Why: RouteInboundApiCall normalizes its return value before sending it back across the Central↔Site Akka boundary (anon/complex types are silently dropped by the cross-process serializer → caller Ask hangs to timeout). RouteInboundApiWaitForAttribute passes t.Result.Value through un-normalized. The wait value is a single attribute value and usually round-trips, so this may already be safe.

Steps:

  1. Determine whether a WaitForAttribute Value can be a type that does NOT round-trip the configured cross-process serializer (check what InstanceActor puts in WaitForAttributeResponse.Value — raw boxed attribute value? a List<...> for array attributes? already codec-encoded?).
  2. If any non-trivially-serializable shape is possible, wrap it: NormalizeRoutedReturnValue(t.Result.Value) in the success branch (reuse the existing helper). If it is provably always a primitive/string/null, instead add a brief code comment documenting why it is safe and a test asserting an array-valued wait round-trips end-to-end (a regression guard).
  3. Add/extend a test for the routed-wait response carrying a representative value across the boundary.
  4. Run the SiteRuntime actor tests; commit (pathspec form).

After all tasks

  1. Full solution build + run the affected test projects (ScriptAnalysis, SiteRuntime, CentralUI, InboundAPI).
  2. Dispatch a final reviewer over the cumulative diff.
  3. Use superpowers-extended-cc:finishing-a-development-branch.

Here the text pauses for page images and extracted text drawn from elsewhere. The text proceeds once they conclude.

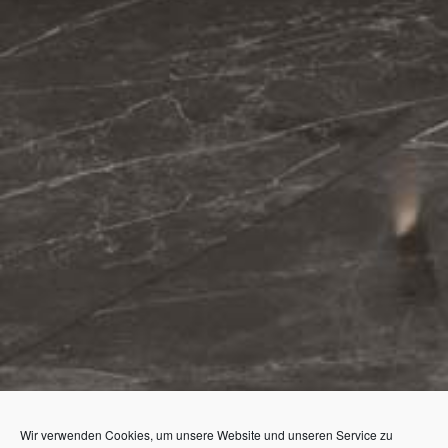
Wir verwenden Cookies, um unsere Website und unseren Service zu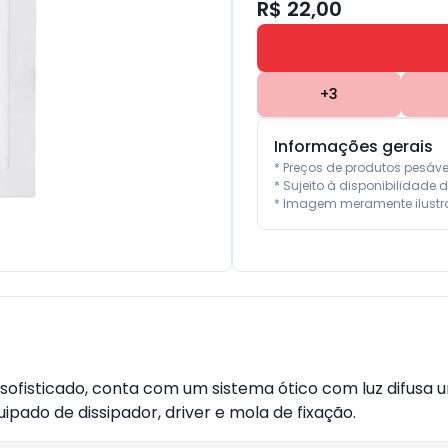
R$ 22,00
+
3
Informações gerais
* Preços de produtos pesáv
* Sujeito à disponibilidade d
* Imagem meramente ilustra
 sofisticado, conta com um sistema ótico com luz difusa
pado de dissipador, driver e mola de fixação.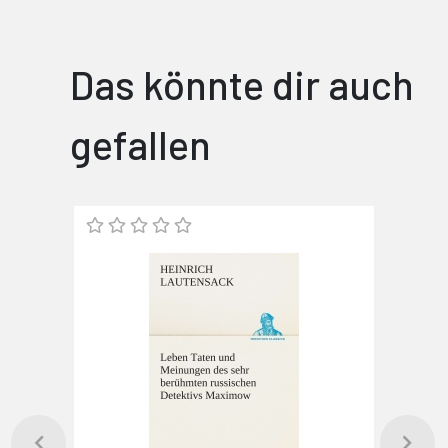
Das könnte dir auch
gefallen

Downstream follow-up (NOT part of this plan — do after it ships & deploys)

Once this is merged and deployed to wonder-app-vd03, the DELMIA/MES receiver scripts there (MesMoveIn/MesMoveOut on T1 + ProcessRecipeDownload on T1, provisioned 2026-06-17) currently use a bounded poll loop as the WaitAsync fallback. They can be switched to the event-driven form via the mgmt API UpdateTemplateScript, replacing:

bool done = false;
for (int i = 0; i < 100 && !done && !CancellationToken.IsCancellationRequested; i++) {
    await System.Threading.Tasks.Task.Delay(250, CancellationToken);
    done = IsTrue(await recv.Attributes.GetAsync("MoveInCompleteFlag"));
}
if (!done) return /* timeout */;

with:

if (!await recv.Attributes.WaitAsync("MoveInCompleteFlag", true, System.TimeSpan.FromSeconds(30)))
    return /* timeout */;

(and the analogous MoveOutCompleteFlag / RecipeProcessedFlag lines). Verify the deployed build includes Task 1 first (a deploy of a WaitAsync script will otherwise fail validation again).